What is being asked: Print the February 2020 transmission project review word for word.

Page extract:
────────────────────

Monthly Project Review February 2020

Projects covered in February include Appalachian Power’s Joshua Falls-Gladstone phase of the Central Virginia Transmission Reliability Project and the New York Power Authority’s Moses-Adirondack Smart Path Reliability Project

TransmissionHub presents a roundup of most of the transmission project news that occurred in February, including the California ISO selecting LS Power Grid California, LLC (LSPGC) as the approved project sponsor to finance, build, own, operate, and maintain the Round Mountain 500-kV Dynamic Reactive Support transmission solution.

────────────────────

Records shown:

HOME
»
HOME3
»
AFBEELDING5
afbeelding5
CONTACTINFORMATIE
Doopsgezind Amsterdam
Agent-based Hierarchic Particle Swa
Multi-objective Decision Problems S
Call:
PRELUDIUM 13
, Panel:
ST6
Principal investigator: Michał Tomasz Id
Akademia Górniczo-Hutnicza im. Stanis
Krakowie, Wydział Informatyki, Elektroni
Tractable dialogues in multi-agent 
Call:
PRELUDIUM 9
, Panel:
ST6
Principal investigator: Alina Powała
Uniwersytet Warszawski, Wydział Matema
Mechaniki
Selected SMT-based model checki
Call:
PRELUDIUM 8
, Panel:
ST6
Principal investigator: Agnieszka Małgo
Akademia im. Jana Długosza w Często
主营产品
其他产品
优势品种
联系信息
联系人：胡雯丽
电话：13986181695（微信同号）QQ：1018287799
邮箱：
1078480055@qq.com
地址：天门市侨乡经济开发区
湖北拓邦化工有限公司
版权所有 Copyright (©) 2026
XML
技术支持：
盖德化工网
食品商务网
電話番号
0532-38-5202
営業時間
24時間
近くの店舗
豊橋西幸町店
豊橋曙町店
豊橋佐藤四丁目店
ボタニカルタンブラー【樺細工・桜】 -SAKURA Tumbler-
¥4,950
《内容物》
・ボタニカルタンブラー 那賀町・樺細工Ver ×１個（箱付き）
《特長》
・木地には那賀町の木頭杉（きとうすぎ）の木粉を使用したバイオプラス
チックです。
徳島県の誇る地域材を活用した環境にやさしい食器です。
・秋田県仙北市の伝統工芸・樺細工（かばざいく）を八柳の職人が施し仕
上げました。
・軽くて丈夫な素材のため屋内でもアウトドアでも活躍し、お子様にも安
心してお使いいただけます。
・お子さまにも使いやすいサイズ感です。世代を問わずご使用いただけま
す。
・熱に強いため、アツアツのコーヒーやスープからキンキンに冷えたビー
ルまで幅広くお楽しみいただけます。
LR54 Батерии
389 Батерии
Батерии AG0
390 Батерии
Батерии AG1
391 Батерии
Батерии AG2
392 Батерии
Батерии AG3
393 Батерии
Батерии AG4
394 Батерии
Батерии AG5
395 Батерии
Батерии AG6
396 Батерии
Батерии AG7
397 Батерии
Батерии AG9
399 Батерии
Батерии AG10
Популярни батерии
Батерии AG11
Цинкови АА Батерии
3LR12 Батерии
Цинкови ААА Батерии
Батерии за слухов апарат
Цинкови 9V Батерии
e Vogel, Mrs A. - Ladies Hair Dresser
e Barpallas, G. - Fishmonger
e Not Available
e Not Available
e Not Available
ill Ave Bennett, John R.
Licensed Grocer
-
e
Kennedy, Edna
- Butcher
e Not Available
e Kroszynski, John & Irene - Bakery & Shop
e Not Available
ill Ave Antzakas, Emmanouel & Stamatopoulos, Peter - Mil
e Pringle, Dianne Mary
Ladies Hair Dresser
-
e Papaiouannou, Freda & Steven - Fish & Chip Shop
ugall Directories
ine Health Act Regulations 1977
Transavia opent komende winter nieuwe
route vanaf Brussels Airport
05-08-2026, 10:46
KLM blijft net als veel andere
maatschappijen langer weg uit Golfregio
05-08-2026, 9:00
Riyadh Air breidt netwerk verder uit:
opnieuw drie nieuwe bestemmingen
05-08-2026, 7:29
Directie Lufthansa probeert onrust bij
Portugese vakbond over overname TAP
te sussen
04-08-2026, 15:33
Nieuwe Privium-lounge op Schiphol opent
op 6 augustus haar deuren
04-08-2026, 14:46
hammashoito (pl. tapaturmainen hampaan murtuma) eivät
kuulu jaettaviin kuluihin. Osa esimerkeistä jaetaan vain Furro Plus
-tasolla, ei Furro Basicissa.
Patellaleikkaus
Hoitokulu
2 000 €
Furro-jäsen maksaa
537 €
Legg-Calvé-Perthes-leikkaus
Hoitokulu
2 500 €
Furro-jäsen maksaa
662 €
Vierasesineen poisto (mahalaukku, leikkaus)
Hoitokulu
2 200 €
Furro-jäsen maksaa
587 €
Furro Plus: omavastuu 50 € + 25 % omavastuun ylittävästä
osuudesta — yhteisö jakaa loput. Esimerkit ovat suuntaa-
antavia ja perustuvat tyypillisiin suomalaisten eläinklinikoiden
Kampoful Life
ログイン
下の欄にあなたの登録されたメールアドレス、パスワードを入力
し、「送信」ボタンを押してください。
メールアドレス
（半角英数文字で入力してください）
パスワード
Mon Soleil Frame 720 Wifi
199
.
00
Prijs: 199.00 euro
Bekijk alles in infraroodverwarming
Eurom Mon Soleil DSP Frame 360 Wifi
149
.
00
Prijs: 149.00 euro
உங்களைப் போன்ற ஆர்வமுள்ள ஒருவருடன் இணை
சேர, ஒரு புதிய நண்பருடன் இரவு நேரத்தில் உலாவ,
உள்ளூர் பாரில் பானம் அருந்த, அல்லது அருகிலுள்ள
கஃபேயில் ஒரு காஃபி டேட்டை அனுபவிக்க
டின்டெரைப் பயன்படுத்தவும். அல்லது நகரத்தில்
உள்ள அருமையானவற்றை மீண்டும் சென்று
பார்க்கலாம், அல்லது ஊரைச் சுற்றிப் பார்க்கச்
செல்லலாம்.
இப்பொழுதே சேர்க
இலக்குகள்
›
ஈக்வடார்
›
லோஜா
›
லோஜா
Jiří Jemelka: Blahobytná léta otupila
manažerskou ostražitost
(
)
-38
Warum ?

────────────────────

Written response:
Monthly Project Review February 2020

Projects covered in February include Appalachian Power’s Joshua Falls-Gladstone phase of the Central Virginia Transmission Reliability Project and the New York Power Authority’s Moses-Adirondack Smart Path Reliability Project

TransmissionHub presents a roundup of most of the transmission project news that occurred in February, including the California ISO selecting LS Power Grid California, LLC (LSPGC) as the approved project sponsor to finance, build, own, operate, and maintain the Round Mountain 500-kV Dynamic Reactive Support transmission solution.